* Start SOURCE DATA *

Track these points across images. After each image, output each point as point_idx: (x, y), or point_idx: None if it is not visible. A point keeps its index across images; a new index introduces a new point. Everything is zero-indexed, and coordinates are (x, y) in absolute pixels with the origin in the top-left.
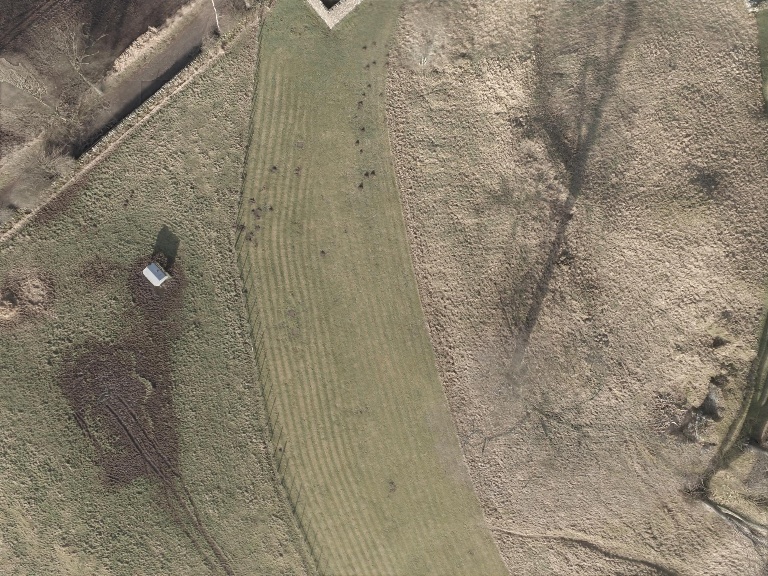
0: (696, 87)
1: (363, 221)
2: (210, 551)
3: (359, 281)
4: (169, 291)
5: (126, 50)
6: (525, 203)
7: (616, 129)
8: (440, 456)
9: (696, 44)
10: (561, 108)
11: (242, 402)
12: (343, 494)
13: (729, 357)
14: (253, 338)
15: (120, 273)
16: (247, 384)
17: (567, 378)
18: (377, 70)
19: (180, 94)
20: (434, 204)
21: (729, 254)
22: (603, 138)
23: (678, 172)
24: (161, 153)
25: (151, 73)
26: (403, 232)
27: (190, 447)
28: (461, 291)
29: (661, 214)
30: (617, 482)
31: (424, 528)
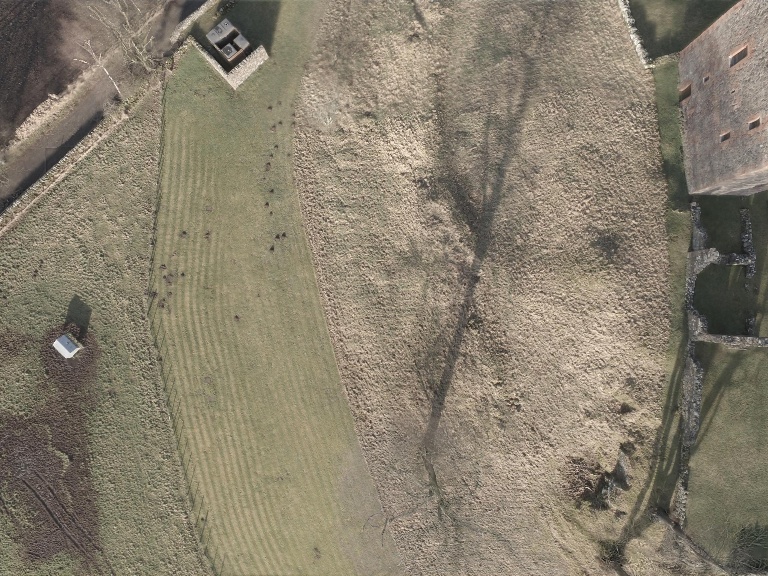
0: (595, 147)
1: (276, 284)
2: None
3: (274, 345)
4: (83, 362)
5: (27, 119)
6: (434, 265)
7: (519, 189)
8: (363, 521)
9: (594, 102)
10: (465, 168)
11: (161, 472)
12: (268, 562)
13: (636, 424)
14: (170, 407)
15: (32, 345)
16: (166, 454)
17: (482, 443)
18: (284, 130)
19: (85, 161)
20: (346, 266)
21: (630, 320)
22: (507, 198)
23: (579, 234)
24: (69, 221)
25: (55, 140)
26: (316, 294)
27: (110, 520)
28: (376, 354)
29: (564, 278)
30: (536, 547)
31: None
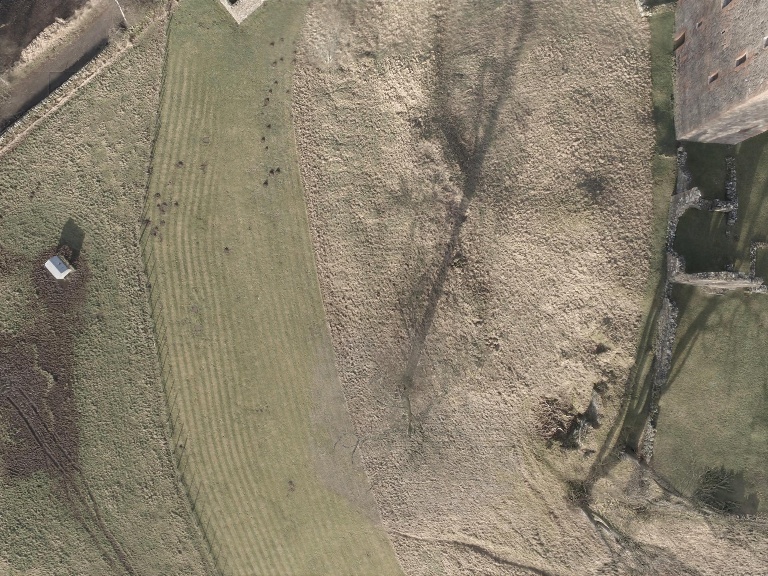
0: (587, 91)
1: (267, 218)
2: (109, 546)
3: (262, 279)
4: (73, 284)
5: (33, 41)
6: (423, 204)
7: (511, 131)
8: (338, 457)
9: (589, 47)
10: (460, 109)
11: (144, 397)
12: (242, 492)
13: (610, 364)
14: (156, 333)
15: (24, 265)
16: (149, 379)
17: (459, 381)
18: (284, 67)
19: (88, 86)
20: (337, 203)
21: (611, 260)
22: (499, 140)
23: (567, 176)
24: (68, 145)
25: (60, 65)
26: (306, 230)
27: (91, 441)
28: (361, 291)
29: (549, 218)
30: (506, 487)
31: (322, 529)
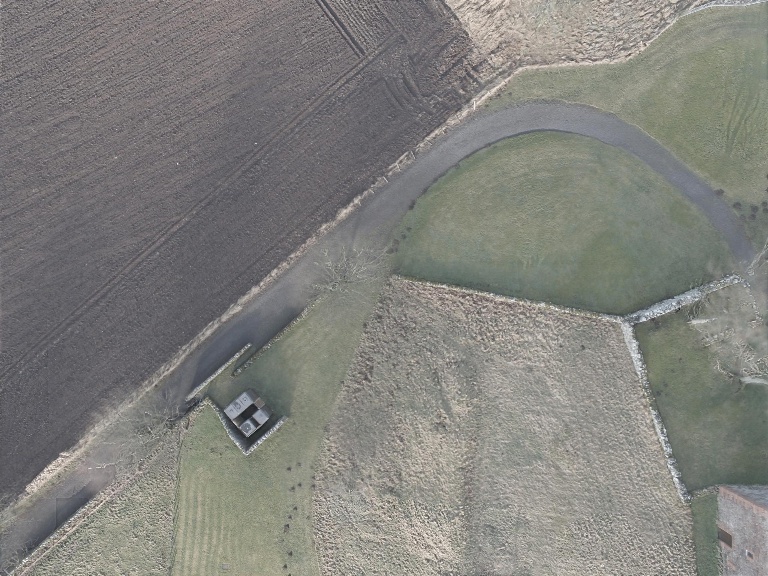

* End SOURCE DATA *

SHORT TASK
Put every line of the entries above into a numbered list, skipping any blank lines. Leave the pictures out of your answer.

TASK RESPONSE
1. Track these points across images. After each image, output each point as point_idx: (x, y), or point_idx: None if it is not visible. A point keeps its index across images; a new index introduces a new point. Everything is zero-indexed, and coordinates are (x, y) in absolute pixels with the origin in the top-left.
2. 0: (696, 87)
3. 1: (363, 221)
4. 2: (210, 551)
5. 3: (359, 281)
6. 4: (169, 291)
7. 5: (126, 50)
8. 6: (525, 203)
9. 7: (616, 129)
10. 8: (440, 456)
11. 9: (696, 44)
12. 10: (561, 108)
13. 11: (242, 402)
14. 12: (343, 494)
15. 13: (729, 357)
16. 14: (253, 338)
17. 15: (120, 273)
18. 16: (247, 384)
19. 17: (567, 378)
20. 18: (377, 70)
21. 19: (180, 94)
22. 20: (434, 204)
23. 21: (729, 254)
24. 22: (603, 138)
25. 23: (678, 172)
26. 24: (161, 153)
27. 25: (151, 73)
28. 26: (403, 232)
29. 27: (190, 447)
30. 28: (461, 291)
31. 29: (661, 214)
32. 30: (617, 482)
33. 31: (424, 528)
34. 0: (595, 147)
35. 1: (276, 284)
36. 2: None
37. 3: (274, 345)
38. 4: (83, 362)
39. 5: (27, 119)
40. 6: (434, 265)
41. 7: (519, 189)
42. 8: (363, 521)
43. 9: (594, 102)
44. 10: (465, 168)
45. 11: (161, 472)
46. 12: (268, 562)
47. 13: (636, 424)
48. 14: (170, 407)
49. 15: (32, 345)
50. 16: (166, 454)
51. 17: (482, 443)
52. 18: (284, 130)
53. 19: (85, 161)
54. 20: (346, 266)
55. 21: (630, 320)
56. 22: (507, 198)
57. 23: (579, 234)
58. 24: (69, 221)
59. 25: (55, 140)
60. 26: (316, 294)
61. 27: (110, 520)
62. 28: (376, 354)
63. 29: (564, 278)
64. 30: (536, 547)
65. 31: None
66. 0: (587, 91)
67. 1: (267, 218)
68. 2: (109, 546)
69. 3: (262, 279)
70. 4: (73, 284)
71. 5: (33, 41)
72. 6: (423, 204)
73. 7: (511, 131)
74. 8: (338, 457)
75. 9: (589, 47)
76. 10: (460, 109)
77. 11: (144, 397)
78. 12: (242, 492)
79. 13: (610, 364)
80. 14: (156, 333)
81. 15: (24, 265)
82. 16: (149, 379)
83. 17: (459, 381)
84. 18: (284, 67)
85. 19: (88, 86)
86. 20: (337, 203)
87. 21: (611, 260)
88. 22: (499, 140)
89. 23: (567, 176)
90. 24: (68, 145)
91. 25: (60, 65)
92. 26: (306, 230)
93. 27: (91, 441)
94. 28: (361, 291)
95. 29: (549, 218)
96. 30: (506, 487)
97. 31: (322, 529)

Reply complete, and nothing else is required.